For many companies that are implementing new technologies one of the top priorities during the planning phase is security. A critical aspect of security is Patch Management: the process of repairing system vulnerabilities that are applied to different parts of information systems, including operating systems, servers, routers, desktops, firewalls and many other components that exist in a network.
To protect from malware and ransomware and other external attacks, it’s important to work with a partner who conducts regular security patches to your website and hosted servers. The importance here is the prevention of viruses like Zero Day Attack or WannaCry, which have the potential to take down a company’s entire network.

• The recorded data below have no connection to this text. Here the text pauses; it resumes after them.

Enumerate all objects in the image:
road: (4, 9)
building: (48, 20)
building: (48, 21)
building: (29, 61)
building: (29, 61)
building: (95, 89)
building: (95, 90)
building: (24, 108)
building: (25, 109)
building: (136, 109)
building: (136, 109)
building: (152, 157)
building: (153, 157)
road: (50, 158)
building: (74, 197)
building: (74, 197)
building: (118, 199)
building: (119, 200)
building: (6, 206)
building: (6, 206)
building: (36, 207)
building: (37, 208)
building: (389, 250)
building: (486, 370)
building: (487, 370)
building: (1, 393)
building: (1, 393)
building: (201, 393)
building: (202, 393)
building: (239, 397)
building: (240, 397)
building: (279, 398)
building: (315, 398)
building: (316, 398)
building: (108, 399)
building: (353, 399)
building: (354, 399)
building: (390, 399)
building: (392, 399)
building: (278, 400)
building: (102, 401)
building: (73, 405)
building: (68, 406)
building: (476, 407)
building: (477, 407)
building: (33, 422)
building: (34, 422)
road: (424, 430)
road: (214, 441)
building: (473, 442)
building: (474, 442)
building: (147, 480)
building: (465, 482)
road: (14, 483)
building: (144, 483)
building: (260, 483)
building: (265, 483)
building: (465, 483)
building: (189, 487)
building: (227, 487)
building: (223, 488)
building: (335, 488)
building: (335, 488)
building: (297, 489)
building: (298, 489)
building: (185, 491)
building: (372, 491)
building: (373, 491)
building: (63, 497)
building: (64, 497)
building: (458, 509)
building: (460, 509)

Monitoring: Around the clock website check ins
Website downtime not only affects the end user’s experience and productivity, it ultimately affects a company’s bottom line. Proactively monitoring the network around the clock is an important pre-requisite for any organization wishing to protect itself from a potential security breach. There are various monitoring tools (New Relic, Splunk, Pingdom, IDS, Log manager, SCOM, etc. available in the market that allow infrastructure and security teams to monitor both up-time and any security breach in a network.
Security Assessment: Third party independent security reviews
Regular IT security assessments by a third party is key in preventing gaps in the application or infrastructure security. The third party independent vendor tests the application against OWASP standard. This universal security standard ensures the application is built following security best practices and is protected against attacks like SQL injection and cross-site scripting. IRO’s should be requesting the third party audit reports before deciding on the final solution. These third party security reports are similar to a home inspection before purchasing a house. Third party independent reports will provide insight into the security of an IR web application.
With cyber threats on the rise it is critical that you prepare for a cyber incident with the same discipline and rigor as you would an operational one. This means getting up to speed on security best practices, taking the necessary precautions internally, and partnering with a vendor that has the measurements in place to mitigate risk and keep your information secure.
Vee Punia is Director, IT & Infrastructure at Q4 and holds over 17 years of experience in IT Infrastructure Management, Security operations, ITIL Change Management and Service Delivery of Enterprise or SaaS platform.